Günün Son Yorgunluğu 4








Bugün birini gömdüler. O birinin kardeşi, birinin kocası, birinin amcası, birinin de babasıydı. Gömülürken sadece kardeşi olan ordaydı. Karısı olan helva kavuruyordu. Oğlu olan devrilen kahramanına saygı duruşundaydı. Yeğeni olan ortada yoktu. Gömülen, babasının üstüne gömüldü. Çünkü canını sevdiğim şehrimin en ucuz mezarı 8000 lira olmuştu. Kucak açtı babası gömülene ve saygıyla kabul etti oğlunu ebedi istirahatgahına aynı fani alemde olduğu gibi.

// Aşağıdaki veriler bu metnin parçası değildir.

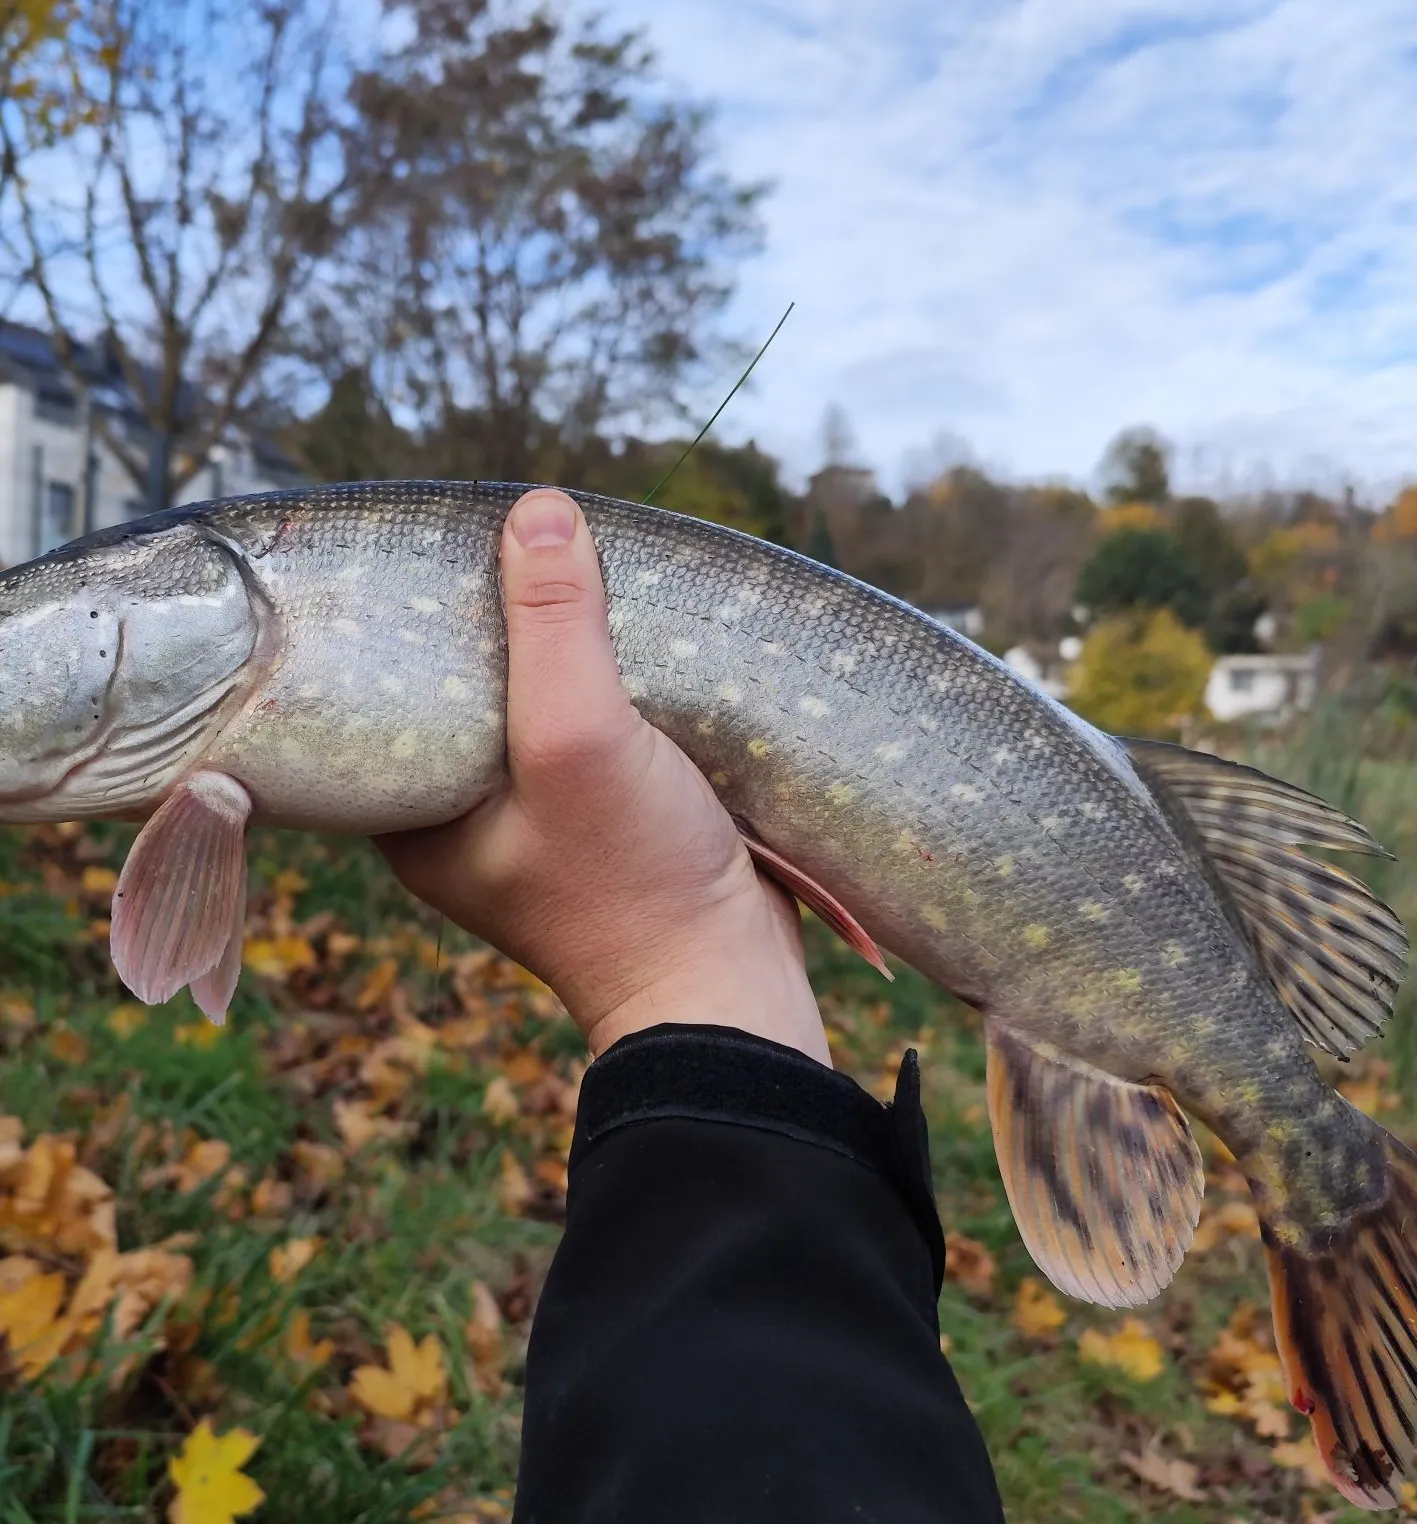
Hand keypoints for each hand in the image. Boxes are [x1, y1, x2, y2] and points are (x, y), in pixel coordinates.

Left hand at [376, 488, 829, 1064]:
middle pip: (466, 687)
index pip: (387, 690)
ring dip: (562, 645)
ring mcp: (537, 819)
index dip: (409, 617)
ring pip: (535, 702)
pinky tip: (629, 626)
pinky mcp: (604, 817)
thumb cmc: (634, 881)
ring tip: (575, 562)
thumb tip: (538, 508)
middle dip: (496, 617)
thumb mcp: (578, 739)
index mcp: (415, 814)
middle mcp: (462, 816)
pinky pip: (591, 726)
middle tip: (516, 536)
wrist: (730, 986)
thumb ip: (553, 626)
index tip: (437, 544)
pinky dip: (609, 680)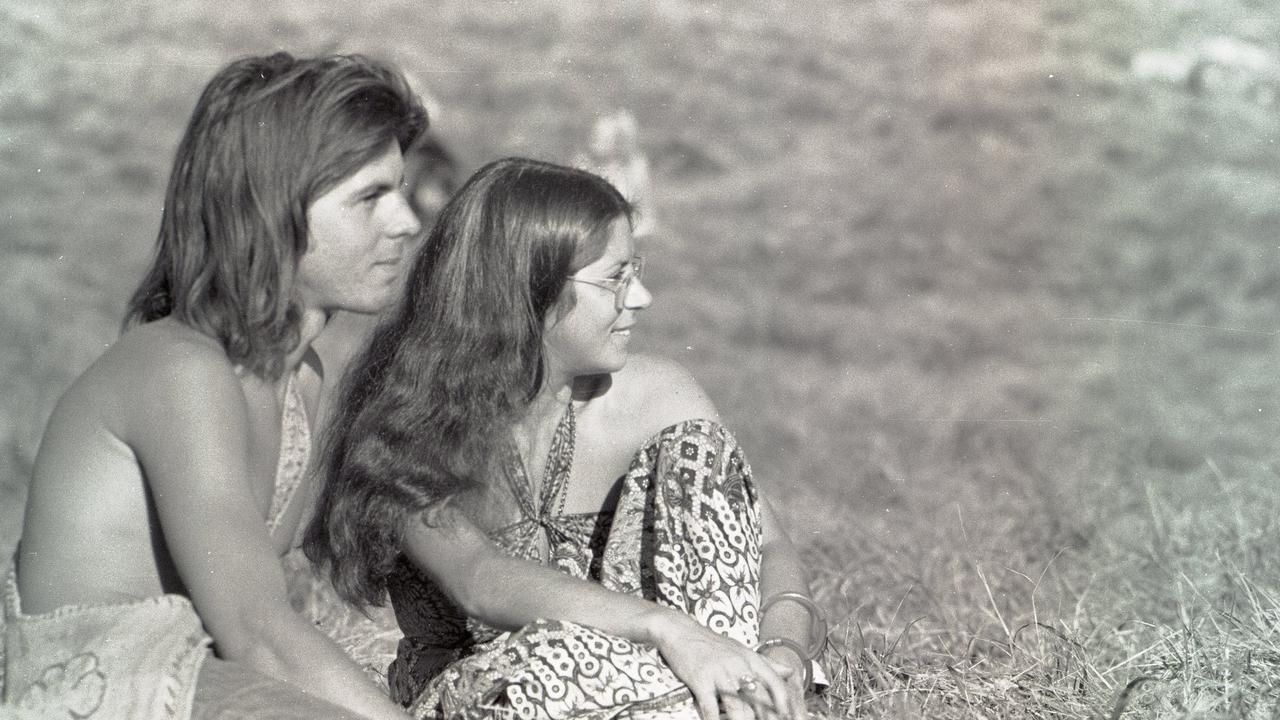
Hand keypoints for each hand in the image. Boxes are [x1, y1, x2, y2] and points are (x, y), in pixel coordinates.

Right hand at [650, 611, 800, 719]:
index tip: (788, 717)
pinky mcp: (700, 680)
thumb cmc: (712, 643)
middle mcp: (738, 666)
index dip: (784, 704)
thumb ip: (766, 663)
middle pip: (759, 698)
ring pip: (737, 706)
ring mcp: (719, 673)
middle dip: (766, 717)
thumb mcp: (742, 649)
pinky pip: (710, 707)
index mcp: (751, 659)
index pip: (775, 683)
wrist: (680, 631)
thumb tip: (790, 672)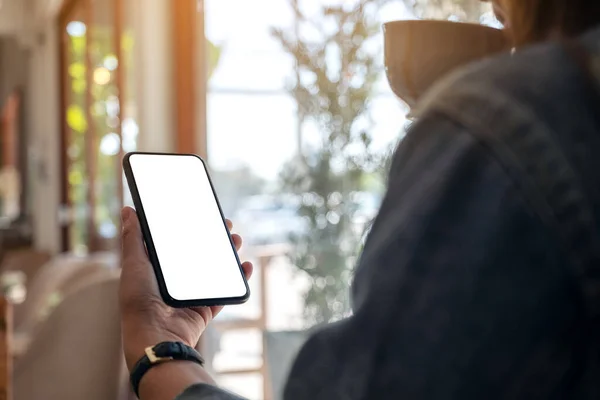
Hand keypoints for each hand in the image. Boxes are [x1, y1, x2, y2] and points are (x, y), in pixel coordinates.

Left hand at [119, 206, 252, 369]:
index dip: (190, 227)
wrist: (155, 335)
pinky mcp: (205, 308)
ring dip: (228, 255)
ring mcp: (192, 295)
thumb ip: (134, 237)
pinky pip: (226, 292)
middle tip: (225, 225)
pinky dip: (238, 279)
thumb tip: (128, 210)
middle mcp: (176, 282)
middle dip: (214, 238)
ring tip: (236, 240)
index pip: (177, 243)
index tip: (202, 213)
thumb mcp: (134, 263)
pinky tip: (245, 265)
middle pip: (199, 254)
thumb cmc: (138, 300)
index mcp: (157, 269)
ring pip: (215, 270)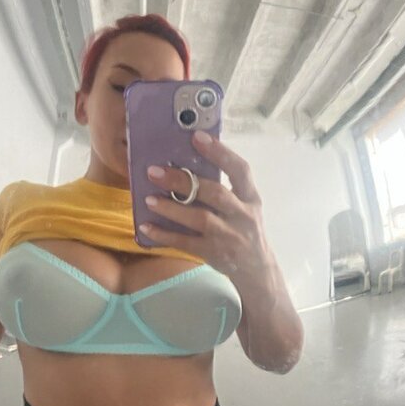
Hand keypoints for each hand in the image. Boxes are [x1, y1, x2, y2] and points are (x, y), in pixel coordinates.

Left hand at [141, 131, 268, 281]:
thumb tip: (185, 164)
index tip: (196, 136)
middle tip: (155, 171)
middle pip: (215, 193)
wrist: (257, 268)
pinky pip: (186, 243)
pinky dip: (165, 235)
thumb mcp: (245, 206)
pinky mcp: (215, 253)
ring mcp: (229, 235)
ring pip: (200, 218)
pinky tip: (147, 227)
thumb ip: (225, 188)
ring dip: (172, 208)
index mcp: (250, 197)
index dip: (220, 152)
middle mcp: (243, 214)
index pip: (240, 169)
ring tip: (149, 199)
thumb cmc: (244, 228)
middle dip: (183, 181)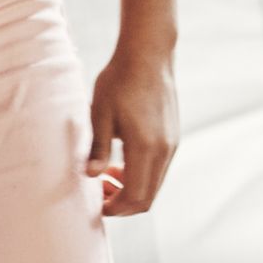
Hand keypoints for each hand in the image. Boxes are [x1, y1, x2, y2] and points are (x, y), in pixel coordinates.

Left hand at [89, 46, 179, 218]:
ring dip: (131, 190)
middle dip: (122, 204)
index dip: (115, 208)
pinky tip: (120, 162)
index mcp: (145, 147)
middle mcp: (164, 150)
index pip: (135, 196)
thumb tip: (90, 176)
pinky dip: (140, 176)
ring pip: (154, 185)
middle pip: (147, 197)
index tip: (95, 204)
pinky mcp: (172, 137)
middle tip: (98, 194)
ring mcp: (171, 145)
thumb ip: (97, 148)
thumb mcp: (100, 113)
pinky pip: (158, 169)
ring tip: (105, 177)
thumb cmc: (119, 80)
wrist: (148, 54)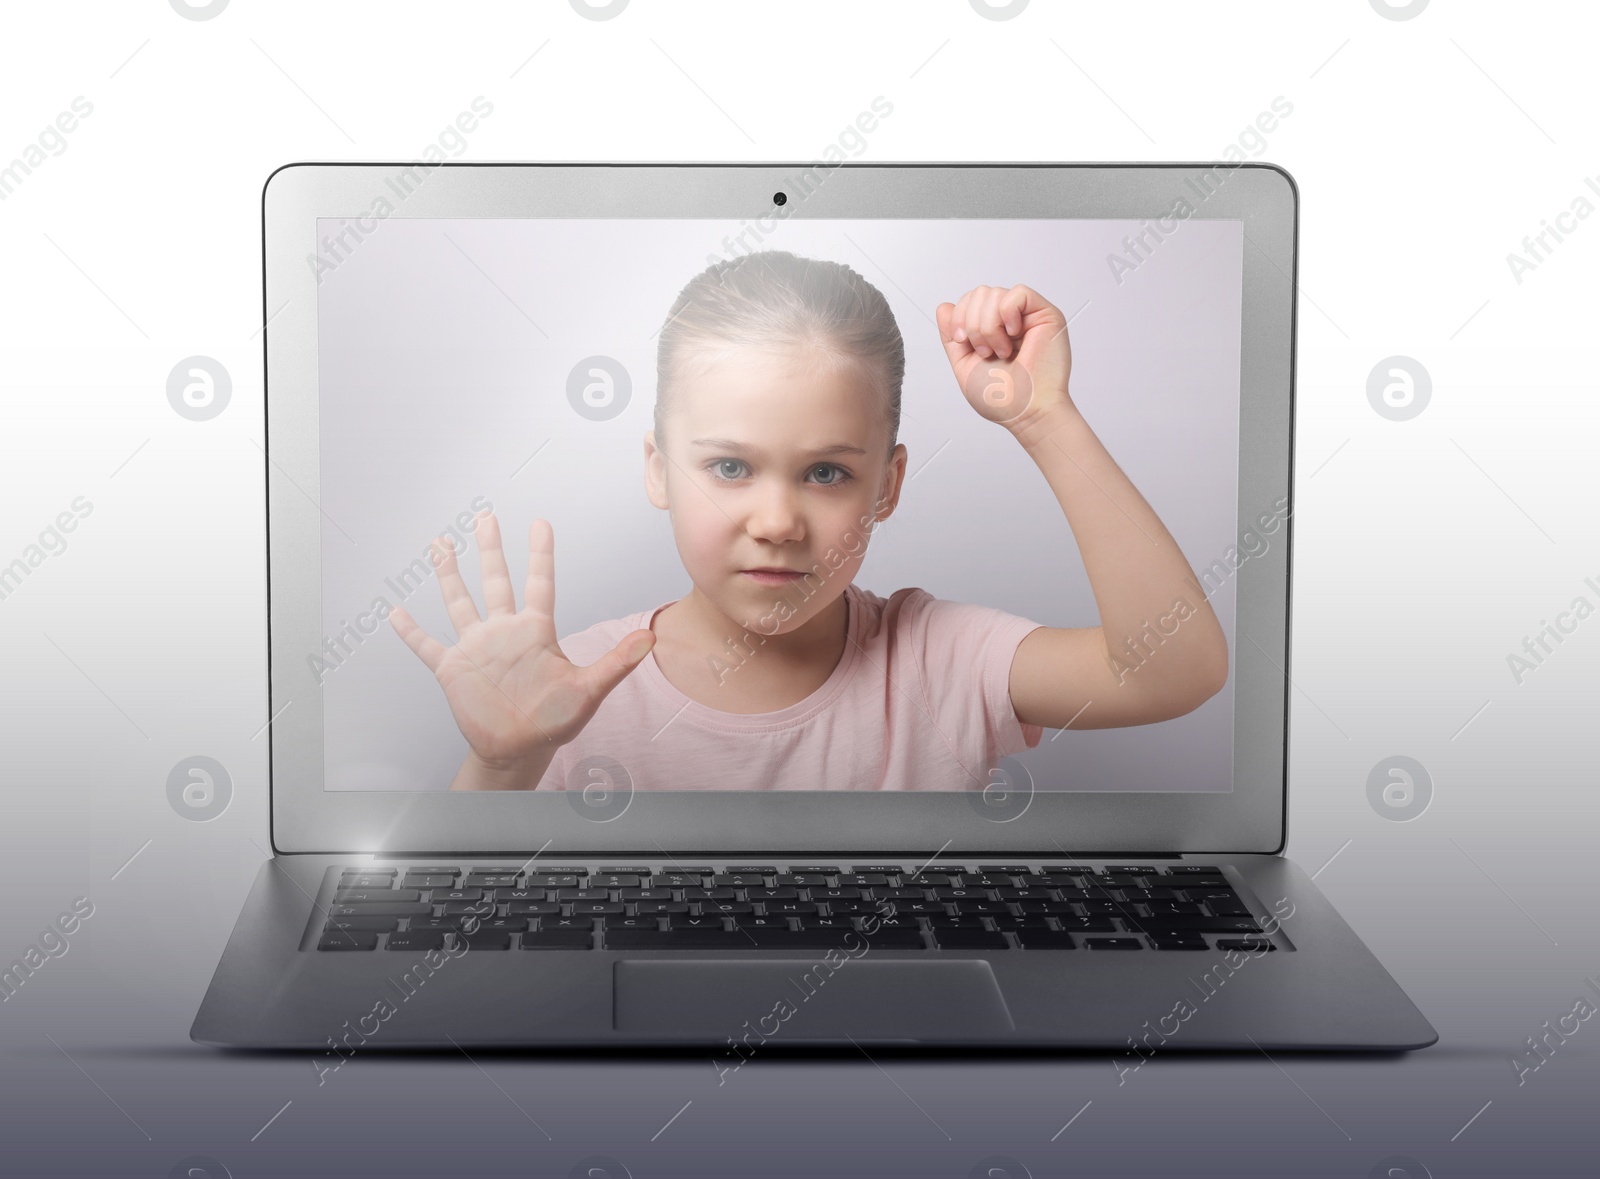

Biz gömdük gömüleni kendi ellerimizle. Kardeşi ordaydı. Bir mezarın yan duvarına tünemiş bir baykuş gibi izliyordu abisini. Hiçbir şey yapmadı. Sadece izledi. Hüzünlüydü. Gözleri buğulanmış. Uzaklara değil mezara dalmıştı. Kendi yakın geleceğini izliyordu. Ama sigara içmiyordu ki. Bu yüzden abisi gibi bedbaht bir ölümü haketmediği aklının ucundan geçerken, yine bir hüzün dehlizine girdap oldu. Gömülen kabre indirildi. Beyaz kefen, kurtuluşun sembolü gibi idi. Rabb'e kavuşma, kurtulma dünyalıklardan ve amellerle yalnız kalma. Sağ omzu üzerine çevrilirken, akrabalarından biri tekrar sırtüstü devrilmesin diye sırtını toprakla besledi. Artık gömülenin yüzü Kıble'ye bakmaktaydı. Tahtaları çapraz bir şekilde yerleştirdikten sonra ilk toprağı gözlüklü çocuk attı mezarın üstüne. Sonra bir diğeri sonra bir diğeri derken mezar ağzına kadar doldu. Daha toprak alamam diyordu. Bu toprak fazla bana.



Gömüleni mezara indirenlerden biri mezarın son tesviyesini yaptıktan sonra, parayla tutulan hoca ayetleri peşi ardı sıralamaya başladı. Her cenazede görülen mügalata sanatı maalesef bunda da ucundan da olsa yapıldı. Kardeşi tüm gömü işlemi bitmesine rağmen yerinden kıpırdamıyordu. Herkesin bilmediğini bilen bir zanaatkar edasıyla hala gözleri puslu ve ağladı ağlayacak ama erkekliğe yediremiyormuşçasına bir durum içindeydi. Yıllar önce olan olayları abisinin kendisine açtığından ve o açılan insan sadece kendisi olduğundan kimsenin haberi yoktu. Abisini hastaneye son ziyarete gittiğinde abisi ona sıkı sıkı tembihlemişti. Zar zor nefes alıyordu abisi. Kendisine yaklaşmasını istedi. Abisinin gözlerinde yalvarırcasına bir bakış vardı. Kardeşi gömülenin ağzına doğru kulağını yaklaştırdı. "Kardeşim" dedi gömülen. "Sana anlattıklarım, senle mezara gitmeli. Bunu anladın mı? Ne karım, ne çocuklarım bunu bilmeli." Kardeşi gözlerini kıstı yine. Üzerine I-Doser müziklerinden dinlemiş ve kokain etkisi almış insanlar gibi kasılmaya başladı. O parçaları dinleyip kendinden geçtiği günler, kızlarla arası nasılda iyiydi. Dönmek istedi o günlere. Abisi de sağlıklıydı o günlerde. Bunları düşünürken abisi bayılmadan önce son bir dürtüklemeyle uzaklara dalan kardeşini uyardı. Sözlerine tepki bekleyen gömülen beklediği tepkiyi kardeşinin kafasının yukarı aşağı sallanmasıyla aldı ve tatlı bir hüzne doğru kayıp gitti.